§ What you have to do: Find the line holding "staining demonstrates strong" in the entries below. Give it again exactly, along with every line after it up to and including the line holding "benign endometrium: endometrium".

§ The data:
Start of Block
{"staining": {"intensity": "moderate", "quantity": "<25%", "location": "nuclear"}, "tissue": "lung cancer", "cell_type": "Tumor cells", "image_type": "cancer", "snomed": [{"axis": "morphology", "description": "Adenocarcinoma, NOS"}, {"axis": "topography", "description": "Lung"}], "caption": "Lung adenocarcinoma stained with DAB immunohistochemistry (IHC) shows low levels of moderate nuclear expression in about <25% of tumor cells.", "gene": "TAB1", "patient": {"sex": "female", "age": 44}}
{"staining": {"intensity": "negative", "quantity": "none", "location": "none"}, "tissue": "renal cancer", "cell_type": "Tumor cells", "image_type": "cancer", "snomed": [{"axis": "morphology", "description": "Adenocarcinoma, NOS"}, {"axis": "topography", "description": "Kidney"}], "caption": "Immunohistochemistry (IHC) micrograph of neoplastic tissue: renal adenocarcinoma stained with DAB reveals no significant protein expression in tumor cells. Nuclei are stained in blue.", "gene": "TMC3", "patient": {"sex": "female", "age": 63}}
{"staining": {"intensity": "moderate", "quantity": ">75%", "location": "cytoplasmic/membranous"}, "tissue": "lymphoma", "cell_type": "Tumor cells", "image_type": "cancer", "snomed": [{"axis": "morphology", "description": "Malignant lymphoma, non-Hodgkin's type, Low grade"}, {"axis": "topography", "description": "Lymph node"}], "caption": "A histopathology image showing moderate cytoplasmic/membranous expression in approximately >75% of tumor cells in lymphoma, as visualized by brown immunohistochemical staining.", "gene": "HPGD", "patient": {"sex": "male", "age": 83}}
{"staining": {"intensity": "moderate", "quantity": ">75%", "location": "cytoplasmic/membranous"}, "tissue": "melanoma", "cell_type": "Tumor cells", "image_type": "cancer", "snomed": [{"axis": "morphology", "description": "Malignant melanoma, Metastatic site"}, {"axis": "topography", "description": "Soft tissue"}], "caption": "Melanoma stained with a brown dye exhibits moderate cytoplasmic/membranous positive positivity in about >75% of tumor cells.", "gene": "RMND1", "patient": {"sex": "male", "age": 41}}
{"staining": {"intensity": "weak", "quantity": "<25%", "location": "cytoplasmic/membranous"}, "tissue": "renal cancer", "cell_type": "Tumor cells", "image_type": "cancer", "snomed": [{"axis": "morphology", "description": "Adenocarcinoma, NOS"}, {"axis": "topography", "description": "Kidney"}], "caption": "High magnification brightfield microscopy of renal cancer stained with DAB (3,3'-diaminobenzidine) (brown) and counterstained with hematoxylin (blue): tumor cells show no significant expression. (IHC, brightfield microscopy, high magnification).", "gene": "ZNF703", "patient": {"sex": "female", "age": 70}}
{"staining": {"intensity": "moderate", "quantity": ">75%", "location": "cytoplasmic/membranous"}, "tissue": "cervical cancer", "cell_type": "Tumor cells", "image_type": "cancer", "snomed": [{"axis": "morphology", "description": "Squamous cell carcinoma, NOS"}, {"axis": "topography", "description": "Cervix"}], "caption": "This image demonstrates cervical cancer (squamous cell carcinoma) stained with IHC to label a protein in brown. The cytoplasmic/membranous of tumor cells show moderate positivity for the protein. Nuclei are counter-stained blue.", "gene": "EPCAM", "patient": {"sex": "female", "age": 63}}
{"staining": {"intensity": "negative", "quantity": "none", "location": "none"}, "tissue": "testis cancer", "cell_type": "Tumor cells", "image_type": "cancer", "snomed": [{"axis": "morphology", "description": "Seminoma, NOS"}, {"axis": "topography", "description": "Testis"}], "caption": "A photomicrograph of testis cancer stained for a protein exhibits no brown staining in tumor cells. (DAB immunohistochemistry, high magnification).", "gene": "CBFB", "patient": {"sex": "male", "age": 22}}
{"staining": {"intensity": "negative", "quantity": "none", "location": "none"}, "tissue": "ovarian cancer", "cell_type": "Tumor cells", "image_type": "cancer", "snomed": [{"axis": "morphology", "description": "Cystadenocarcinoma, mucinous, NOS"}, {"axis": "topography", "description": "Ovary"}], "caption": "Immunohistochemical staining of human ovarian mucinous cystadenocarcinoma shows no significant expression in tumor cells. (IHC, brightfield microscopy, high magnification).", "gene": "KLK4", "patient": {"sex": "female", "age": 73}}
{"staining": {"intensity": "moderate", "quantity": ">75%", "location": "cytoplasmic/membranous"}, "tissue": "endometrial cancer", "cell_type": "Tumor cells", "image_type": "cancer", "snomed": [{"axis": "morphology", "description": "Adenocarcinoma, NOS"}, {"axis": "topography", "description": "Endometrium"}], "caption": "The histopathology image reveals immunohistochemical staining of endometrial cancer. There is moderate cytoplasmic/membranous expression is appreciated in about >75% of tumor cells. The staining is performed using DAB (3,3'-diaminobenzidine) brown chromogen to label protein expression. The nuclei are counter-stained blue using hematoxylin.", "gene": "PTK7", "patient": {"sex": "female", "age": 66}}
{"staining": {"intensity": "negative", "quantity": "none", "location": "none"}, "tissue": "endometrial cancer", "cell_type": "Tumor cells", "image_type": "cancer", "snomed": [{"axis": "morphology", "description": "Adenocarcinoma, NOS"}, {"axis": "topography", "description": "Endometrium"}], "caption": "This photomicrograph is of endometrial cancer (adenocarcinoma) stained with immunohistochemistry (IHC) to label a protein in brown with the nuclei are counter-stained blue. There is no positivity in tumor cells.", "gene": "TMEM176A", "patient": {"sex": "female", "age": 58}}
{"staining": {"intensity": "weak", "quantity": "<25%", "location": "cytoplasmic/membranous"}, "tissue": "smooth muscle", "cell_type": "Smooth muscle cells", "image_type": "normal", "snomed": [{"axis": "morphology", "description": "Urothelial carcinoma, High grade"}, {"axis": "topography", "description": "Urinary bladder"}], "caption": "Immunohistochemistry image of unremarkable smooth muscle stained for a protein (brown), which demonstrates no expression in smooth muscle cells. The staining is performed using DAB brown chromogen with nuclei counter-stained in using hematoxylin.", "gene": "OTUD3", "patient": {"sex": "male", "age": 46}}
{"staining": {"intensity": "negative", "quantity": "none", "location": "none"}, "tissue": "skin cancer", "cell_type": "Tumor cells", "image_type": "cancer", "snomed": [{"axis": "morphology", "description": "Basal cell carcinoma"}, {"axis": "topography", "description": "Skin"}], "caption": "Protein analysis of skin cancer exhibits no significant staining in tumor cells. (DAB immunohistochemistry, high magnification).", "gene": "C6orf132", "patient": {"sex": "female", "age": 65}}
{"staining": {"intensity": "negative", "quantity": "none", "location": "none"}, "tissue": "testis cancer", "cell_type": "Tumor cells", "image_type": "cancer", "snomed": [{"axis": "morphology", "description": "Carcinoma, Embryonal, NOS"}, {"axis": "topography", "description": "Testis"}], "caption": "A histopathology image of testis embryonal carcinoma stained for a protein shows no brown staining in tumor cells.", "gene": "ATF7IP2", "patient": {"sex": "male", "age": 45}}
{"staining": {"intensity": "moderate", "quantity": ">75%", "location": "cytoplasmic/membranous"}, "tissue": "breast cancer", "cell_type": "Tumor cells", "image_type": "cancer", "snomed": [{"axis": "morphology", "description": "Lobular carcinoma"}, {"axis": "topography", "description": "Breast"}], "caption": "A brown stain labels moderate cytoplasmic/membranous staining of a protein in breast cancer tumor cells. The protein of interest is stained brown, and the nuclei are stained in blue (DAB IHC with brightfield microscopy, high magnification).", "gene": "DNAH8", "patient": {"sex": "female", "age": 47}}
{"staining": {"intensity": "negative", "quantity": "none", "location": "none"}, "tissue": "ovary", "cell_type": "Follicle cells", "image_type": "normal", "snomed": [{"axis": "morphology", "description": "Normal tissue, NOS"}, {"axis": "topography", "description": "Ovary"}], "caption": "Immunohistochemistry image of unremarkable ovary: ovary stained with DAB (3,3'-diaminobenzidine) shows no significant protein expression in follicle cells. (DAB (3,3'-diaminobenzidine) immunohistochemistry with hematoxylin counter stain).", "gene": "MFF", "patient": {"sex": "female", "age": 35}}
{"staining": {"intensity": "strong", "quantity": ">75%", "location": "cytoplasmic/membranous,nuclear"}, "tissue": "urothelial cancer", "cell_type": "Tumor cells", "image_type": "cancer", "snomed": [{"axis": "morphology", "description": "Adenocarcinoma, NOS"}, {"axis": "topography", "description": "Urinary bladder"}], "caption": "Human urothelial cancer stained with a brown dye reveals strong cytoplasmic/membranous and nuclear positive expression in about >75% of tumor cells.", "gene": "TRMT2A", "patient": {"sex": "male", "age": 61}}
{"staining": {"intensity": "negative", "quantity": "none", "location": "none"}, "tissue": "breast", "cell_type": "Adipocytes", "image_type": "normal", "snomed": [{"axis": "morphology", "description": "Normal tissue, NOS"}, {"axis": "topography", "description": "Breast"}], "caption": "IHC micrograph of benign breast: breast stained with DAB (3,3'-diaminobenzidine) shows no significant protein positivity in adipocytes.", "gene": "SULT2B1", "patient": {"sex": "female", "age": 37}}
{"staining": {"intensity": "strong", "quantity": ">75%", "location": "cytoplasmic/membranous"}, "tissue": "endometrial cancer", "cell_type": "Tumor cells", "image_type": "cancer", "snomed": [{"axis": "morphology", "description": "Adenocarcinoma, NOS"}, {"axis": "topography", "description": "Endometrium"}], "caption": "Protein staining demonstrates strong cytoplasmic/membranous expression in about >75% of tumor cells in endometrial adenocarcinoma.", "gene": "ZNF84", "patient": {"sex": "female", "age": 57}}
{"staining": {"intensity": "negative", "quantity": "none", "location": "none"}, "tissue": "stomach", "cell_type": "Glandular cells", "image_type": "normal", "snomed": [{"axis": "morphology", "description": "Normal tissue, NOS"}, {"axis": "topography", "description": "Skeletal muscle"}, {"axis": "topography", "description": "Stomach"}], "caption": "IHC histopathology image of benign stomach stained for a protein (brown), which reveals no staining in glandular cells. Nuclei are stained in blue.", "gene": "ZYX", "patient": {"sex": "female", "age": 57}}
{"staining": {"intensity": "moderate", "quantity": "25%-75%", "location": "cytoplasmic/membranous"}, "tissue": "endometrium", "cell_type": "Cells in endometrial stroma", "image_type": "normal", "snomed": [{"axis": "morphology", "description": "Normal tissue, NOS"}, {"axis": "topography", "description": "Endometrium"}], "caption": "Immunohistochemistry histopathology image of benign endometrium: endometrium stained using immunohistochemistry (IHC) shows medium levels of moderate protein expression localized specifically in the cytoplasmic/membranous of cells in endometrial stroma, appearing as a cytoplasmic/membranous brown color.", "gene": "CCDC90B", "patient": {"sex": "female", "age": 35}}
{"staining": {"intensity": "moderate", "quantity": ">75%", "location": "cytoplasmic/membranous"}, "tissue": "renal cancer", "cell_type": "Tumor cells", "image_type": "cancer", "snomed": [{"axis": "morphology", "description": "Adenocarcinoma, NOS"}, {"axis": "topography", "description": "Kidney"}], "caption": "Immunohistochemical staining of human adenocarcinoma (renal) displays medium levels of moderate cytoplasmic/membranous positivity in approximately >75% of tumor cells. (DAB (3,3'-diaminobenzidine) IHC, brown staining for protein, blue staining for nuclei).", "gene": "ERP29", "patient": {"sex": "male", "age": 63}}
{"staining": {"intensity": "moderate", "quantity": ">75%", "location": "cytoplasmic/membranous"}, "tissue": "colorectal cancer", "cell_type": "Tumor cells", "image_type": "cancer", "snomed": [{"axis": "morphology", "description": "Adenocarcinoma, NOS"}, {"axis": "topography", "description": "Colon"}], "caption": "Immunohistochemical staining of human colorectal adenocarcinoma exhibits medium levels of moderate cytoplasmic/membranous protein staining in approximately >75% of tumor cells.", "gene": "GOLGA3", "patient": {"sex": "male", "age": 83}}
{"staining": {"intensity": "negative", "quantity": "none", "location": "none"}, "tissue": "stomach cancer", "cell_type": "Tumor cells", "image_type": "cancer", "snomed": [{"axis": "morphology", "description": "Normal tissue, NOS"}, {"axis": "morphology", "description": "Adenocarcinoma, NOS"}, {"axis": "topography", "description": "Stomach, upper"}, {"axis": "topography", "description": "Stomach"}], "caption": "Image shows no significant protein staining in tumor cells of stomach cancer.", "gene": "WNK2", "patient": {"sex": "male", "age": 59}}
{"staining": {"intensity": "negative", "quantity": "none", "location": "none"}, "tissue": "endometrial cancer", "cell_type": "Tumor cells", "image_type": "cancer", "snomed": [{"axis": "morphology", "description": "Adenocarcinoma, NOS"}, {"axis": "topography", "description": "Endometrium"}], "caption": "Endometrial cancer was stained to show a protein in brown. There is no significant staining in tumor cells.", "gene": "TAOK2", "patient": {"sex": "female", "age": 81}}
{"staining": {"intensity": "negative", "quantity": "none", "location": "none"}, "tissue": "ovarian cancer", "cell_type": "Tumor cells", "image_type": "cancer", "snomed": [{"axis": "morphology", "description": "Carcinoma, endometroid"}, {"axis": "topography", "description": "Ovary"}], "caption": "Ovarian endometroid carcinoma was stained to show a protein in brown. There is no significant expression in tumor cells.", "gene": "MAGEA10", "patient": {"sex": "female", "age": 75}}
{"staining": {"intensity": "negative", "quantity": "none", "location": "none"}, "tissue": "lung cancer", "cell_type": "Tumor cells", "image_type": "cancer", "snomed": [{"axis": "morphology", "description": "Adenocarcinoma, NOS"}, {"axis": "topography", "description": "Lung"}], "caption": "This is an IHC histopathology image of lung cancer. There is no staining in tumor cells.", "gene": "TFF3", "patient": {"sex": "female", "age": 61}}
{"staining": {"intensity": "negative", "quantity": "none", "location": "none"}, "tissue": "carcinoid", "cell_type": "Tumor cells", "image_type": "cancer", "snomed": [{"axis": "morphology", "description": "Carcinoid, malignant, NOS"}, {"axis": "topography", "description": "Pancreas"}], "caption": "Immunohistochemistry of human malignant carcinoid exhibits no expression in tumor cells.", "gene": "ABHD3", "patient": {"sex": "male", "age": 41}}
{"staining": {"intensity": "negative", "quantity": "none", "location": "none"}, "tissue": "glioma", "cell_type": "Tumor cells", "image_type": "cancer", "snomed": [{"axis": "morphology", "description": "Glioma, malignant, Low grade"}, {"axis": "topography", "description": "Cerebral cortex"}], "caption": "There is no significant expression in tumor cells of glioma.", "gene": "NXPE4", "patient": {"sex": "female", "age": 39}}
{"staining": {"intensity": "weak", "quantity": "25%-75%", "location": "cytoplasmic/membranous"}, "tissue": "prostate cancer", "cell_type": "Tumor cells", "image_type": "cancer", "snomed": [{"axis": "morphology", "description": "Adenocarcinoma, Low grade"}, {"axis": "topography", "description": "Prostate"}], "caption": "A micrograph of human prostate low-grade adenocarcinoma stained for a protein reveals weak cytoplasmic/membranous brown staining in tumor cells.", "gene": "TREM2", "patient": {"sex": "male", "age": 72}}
End of Block
§ Completed task:
{"staining": {"intensity": "strong", "quantity": ">75%", "location": "cytoplasmic/membranous"}, "tissue": "endometrial cancer", "cell_type": "Tumor cells", "image_type": "cancer", "snomed": [{"axis": "morphology", "description": "Adenocarcinoma, NOS"}, {"axis": "topography", "description": "Endometrium"}], "caption": "Protein staining demonstrates strong cytoplasmic/membranous expression in about >75% of tumor cells in endometrial adenocarcinoma.", "gene": "ZNF84", "patient": {"sex": "female", "age": 57}}
{"staining": {"intensity": "negative", "quantity": "none", "location": "none"}, "tissue": "stomach", "cell_type": "Glandular cells", "image_type": "normal", "snomed": [{"axis": "morphology", "description": "Normal tissue, NOS"}, {"axis": "topography", "description": "Skeletal muscle"}, {"axis": "topography", "description": "Stomach"}], "caption": "IHC histopathology image of benign stomach stained for a protein (brown), which reveals no staining in glandular cells. Nuclei are stained in blue.", "gene": "ZYX", "patient": {"sex": "female", "age": 57}}
{"staining": {"intensity": "moderate", "quantity": "25%-75%", "location": "cytoplasmic/membranous"}, "tissue": "endometrium", "cell_type": "Cells in endometrial stroma", "image_type": "normal", "snomed": [{"axis": "morphology", "description": "Normal tissue, NOS"}, {"axis": "topography", "description": "Endometrium"}], "caption": "Immunohistochemistry histopathology image of benign endometrium: endometrium stained using immunohistochemistry (IHC) shows medium levels of moderate protein expression localized specifically in the cytoplasmic/membranous of cells in endometrial stroma, appearing as a cytoplasmic/membranous brown color.", "gene": "CCDC90B", "patient": {"sex": "female", "age": 35}}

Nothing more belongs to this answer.